Comment on There was an attempt...
meduz@lemmy.world 1 week ago
I suggest more primary source research should be done about this claim before drawing such maps. Speaking for Polish, I was not able to find any primary or even reliable secondary sources that claim anything about it being “turkish disease” (choroba turecka). I’ve also been unable to find anything about it being a german disease outside of modern or foreign sources which don’t quote where they got that term from.
Now… For the french one, and what I primarily suspect to be the most solid argument here is the fact that in most of Europe this started in Greek as “sys - philos”, so literally “swine loving”, which in 1530 was subtitled as “morbus gallicus” (french disease). Is that because they hated the French, or perhaps because the french were calling it Neapolitan disease because they had an outbreak of the disease in Naples in 1495…
I cannot speak for claims in other languages, but I encourage you, if you speak a language, to do some digging to validate these claims. It’s interesting how English-speaking sources are claiming something and there’s no sources on it. Other than the french argument, how many of those can be validated?

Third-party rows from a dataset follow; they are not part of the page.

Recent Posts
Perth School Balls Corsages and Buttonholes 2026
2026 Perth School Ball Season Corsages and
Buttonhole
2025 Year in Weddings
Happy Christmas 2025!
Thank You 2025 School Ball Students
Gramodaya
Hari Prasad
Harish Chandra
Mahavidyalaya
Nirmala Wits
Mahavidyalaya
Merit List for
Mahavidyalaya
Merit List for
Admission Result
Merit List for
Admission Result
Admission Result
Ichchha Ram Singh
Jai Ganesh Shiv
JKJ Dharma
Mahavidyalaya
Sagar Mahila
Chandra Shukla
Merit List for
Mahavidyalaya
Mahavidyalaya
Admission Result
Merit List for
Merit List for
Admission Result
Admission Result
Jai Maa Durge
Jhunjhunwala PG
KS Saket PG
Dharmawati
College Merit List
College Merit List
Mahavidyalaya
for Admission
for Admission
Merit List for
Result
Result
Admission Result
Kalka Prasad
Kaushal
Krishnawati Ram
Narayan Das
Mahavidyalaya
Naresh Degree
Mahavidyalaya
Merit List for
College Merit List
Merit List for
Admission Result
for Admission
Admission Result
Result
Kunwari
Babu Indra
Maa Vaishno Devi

AbsolutelyClawless@piefed.social 1 week ago
I can confirm that for Croatia it’s accurate to a point. At the end of the 18th and the beginning of the 19th century two separate towns had an outbreak of syphilis, and therefore the disease was named after these two places locally. From my understanding, in both cases the disease was mostly transmitted due to poor hygiene, and not much through sexual contact. In the second town, aside from the aforementioned, a bunch of kids and their families were infected because the local doctor vaccinated the kids against pox using materials from an infected child, unintentionally.